> [TEXTE DU DOCUMENT]:

★ ★ ★ ★ ★

Jean-Arnault Dérens est historien et rédacteur en chef du Courrier des Balkans, auteur de Là où se mêlent les eaux.

LE FIGARO. – La Macédoine vient de voter pour changer de nom et régler son différend avec la Grèce. Mais la faible participation au référendum a donné lieu à un résultat empoisonné. Que va-t-il se passer?

Jean-Arnault DÉRENS. – C’est un oui qui vaut un non. Ce référendum devait, pour avoir de la valeur, recueillir 50 % de participation mais 36 % seulement des Macédoniens ont voté. L’accord conclu avec la Grèce est donc mal parti. Le parti d’opposition conservateur au Parlement avait dit qu’il n’accepterait le changement de nom que si le quota était respecté. Et côté grec, le camp du non s’est renforcé. C’est un désaveu terrible pour le premier ministre mais aussi pour l’Union européenne, qui a dépêché ses émissaires à Skopje pour inciter les gens à voter. Ce fut une erreur de mêler la question du nom, c’est-à-dire de la normalisation des relations avec la Grèce, à celle de l’intégration européenne et de l’adhésion à l’Otan. Les Macédoniens savent bien que l’adhésion à l’UE n’est pas à l’ordre du jour et qu’on a essayé de leur faire prendre des vessies pour des lanternes. Que va-t-il se passer? Sans doute un retour au statu quo. De nouvelles élections vont probablement être organisées mais ses résultats seront imprévisibles.

Le statu quo devrait aussi résister aux élections du 7 octobre en Bosnie?

Oui. Les Européens sont obsédés par la stabilité. Mais aucun pays au monde n’est plus stable que la Bosnie-Herzégovine. Ce sont les mêmes partis politiques, les mêmes oligarchies corrompues et prédatrices qui sont au pouvoir. Ils étaient déjà là avant la guerre et vont sans doute sortir encore renforcés des élections. Depuis les accords de Dayton, qui ont été utiles pour mettre fin à la guerre en 1995, la Bosnie est contrainte par un système irréformable et bloqué. Elle est devenue un millefeuille politique immangeable. Le pays tient comme s’il portait une camisole de force. Les oligarques nationalistes utilisent le système pour se maintenir au pouvoir. Ils le font d’autant plus facilement que la Bosnie se vide de tous ceux qui sont favorables au changement. Elle connaît aujourd’hui un exode plus important que pendant la guerre. Les gens qui partent ont perdu tout espoir dans la possibilité d’un changement.

★ ★ ★ ★ ★

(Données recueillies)
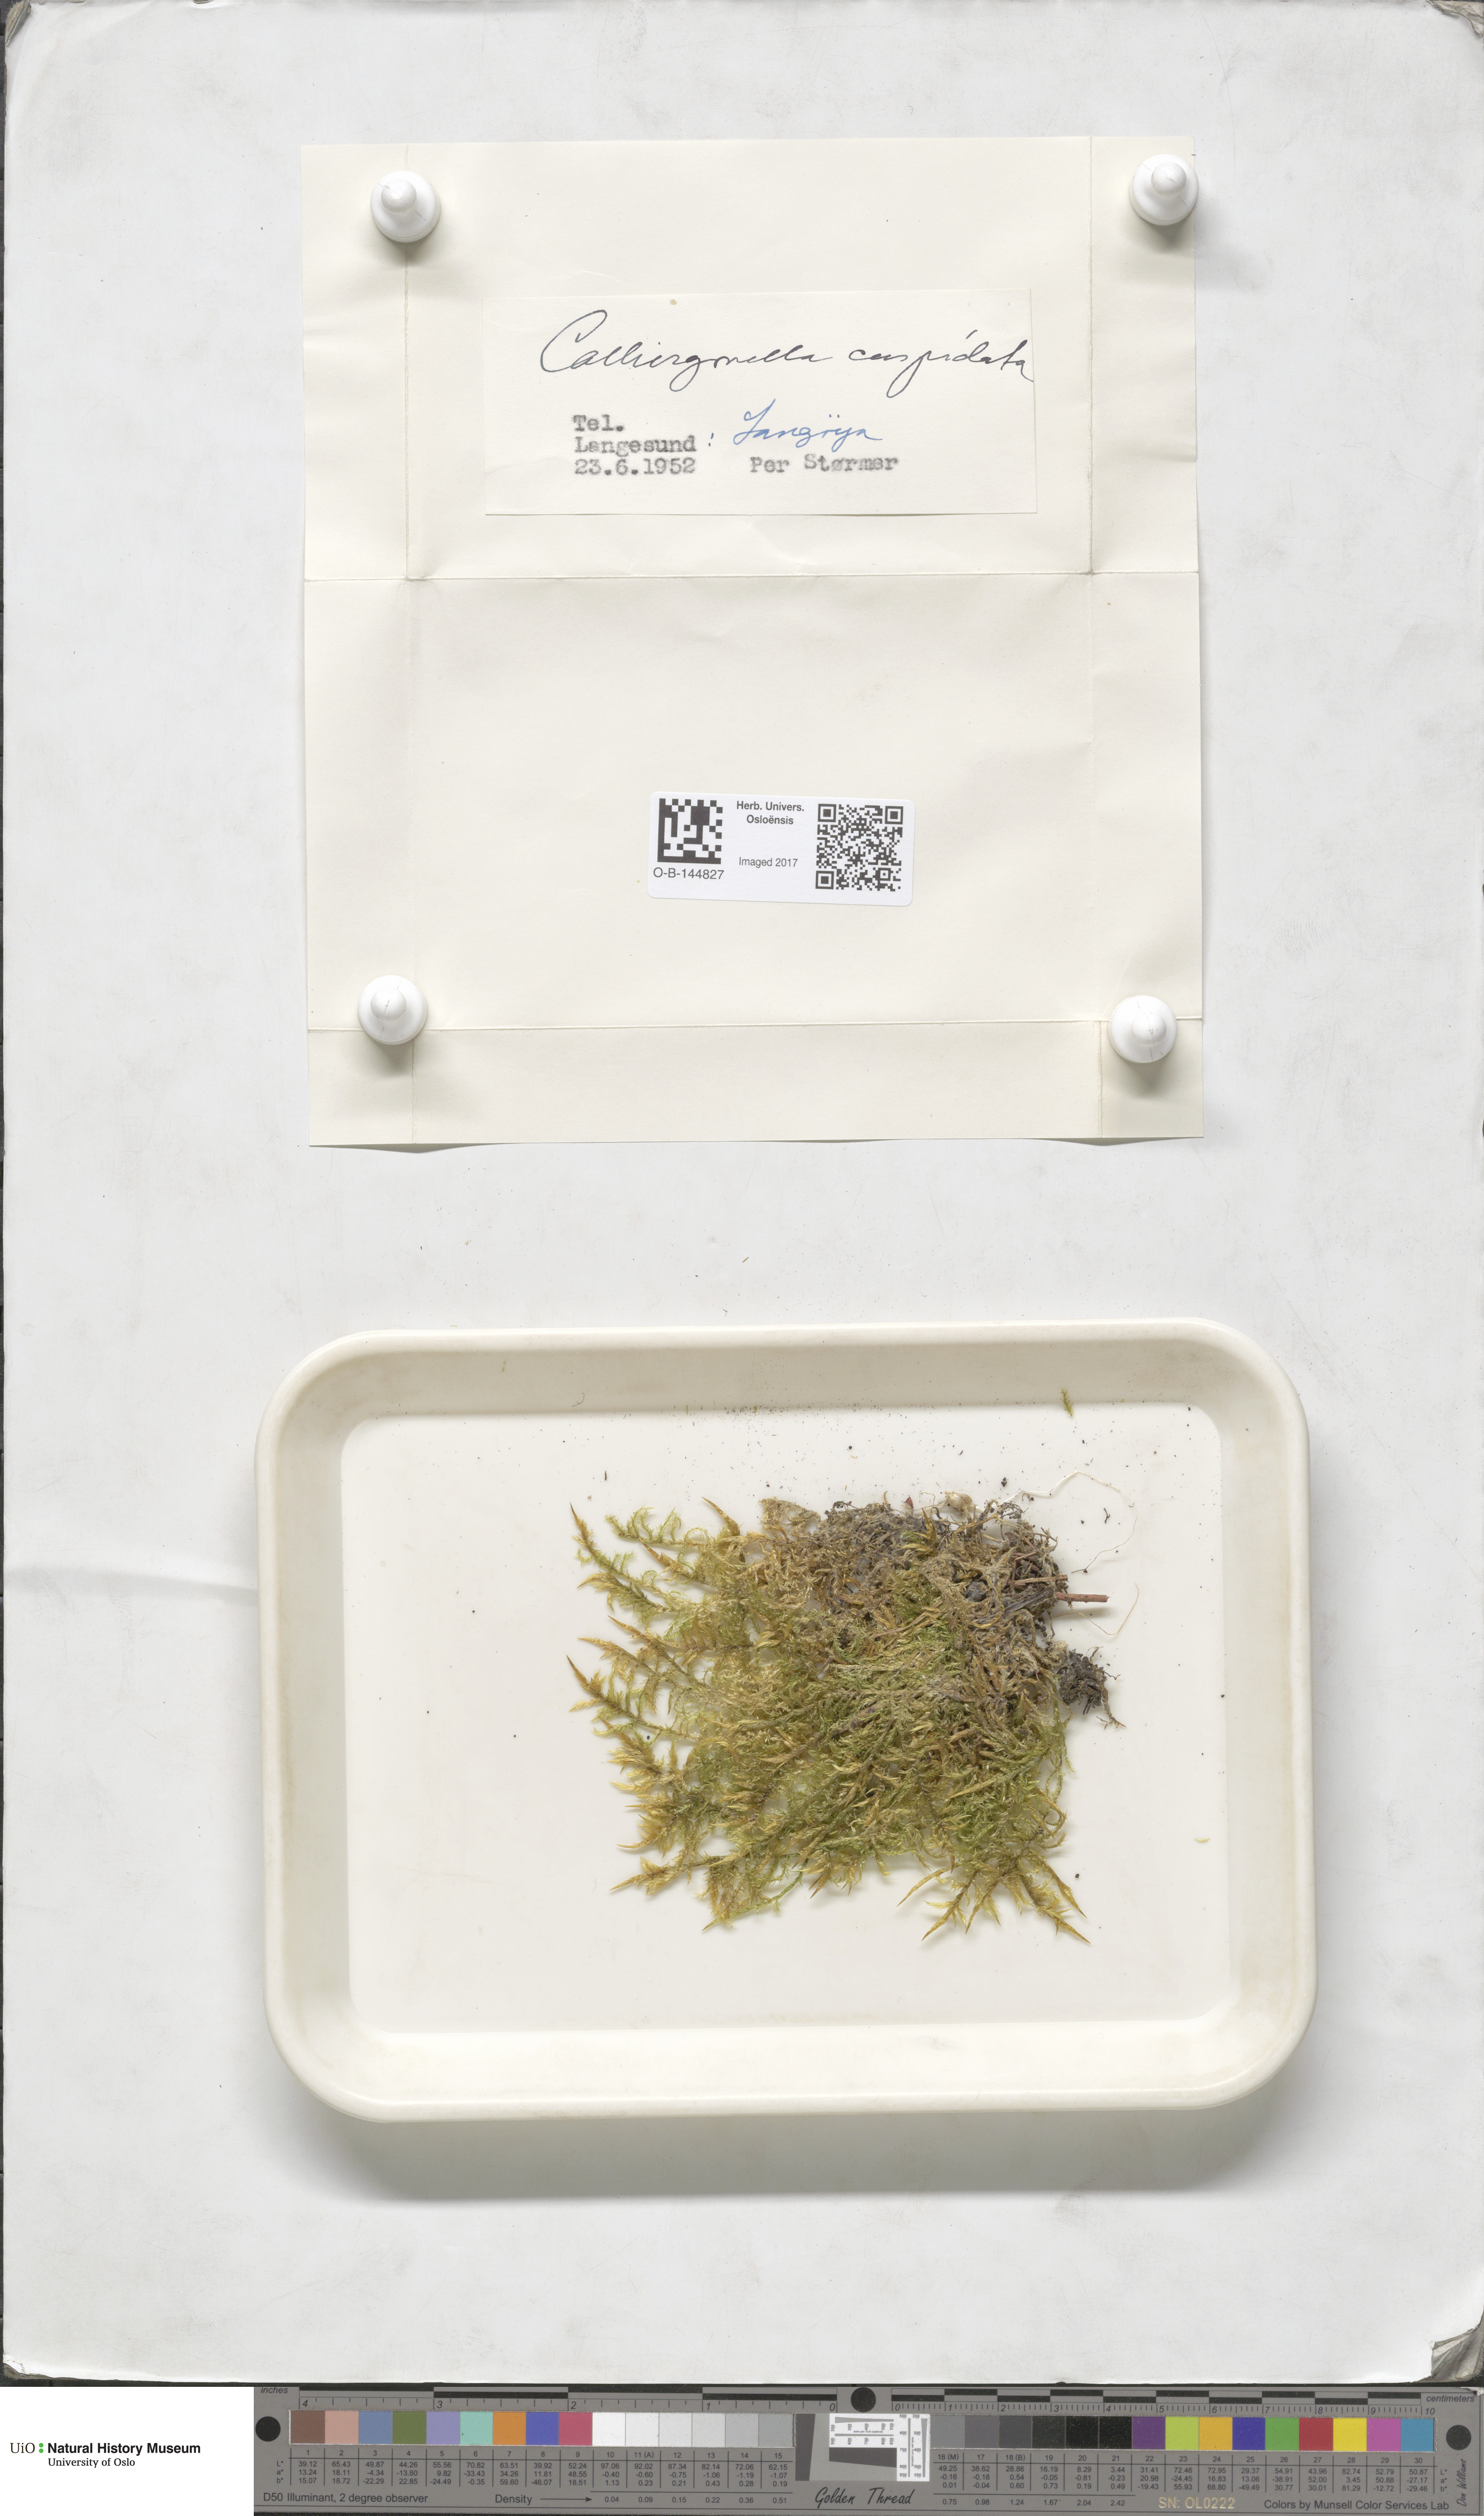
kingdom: Plantae
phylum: Bryophyta
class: Bryopsida
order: Hypnales
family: Pylaisiaceae
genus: Calliergonella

★ ★ ★ ★ ★

> [TRAVAIL DEMANDÉ]:
Recopiez sans rien changer le passage de l'entretien sur la Macédoine et la Bosnie qui commence par les mots « LE FIGARO. – » et se termine par « empoisonné. Que va-t-il se passer? ».

> [RÉPONSE ATTENDUE]:
LE FIGARO. – La Macédoine vient de voter pour changer de nom et régler son différend avec la Grèce. Mais la faible participation au référendum a donné lieu à un résultat empoisonné. Que va-t-il se passer?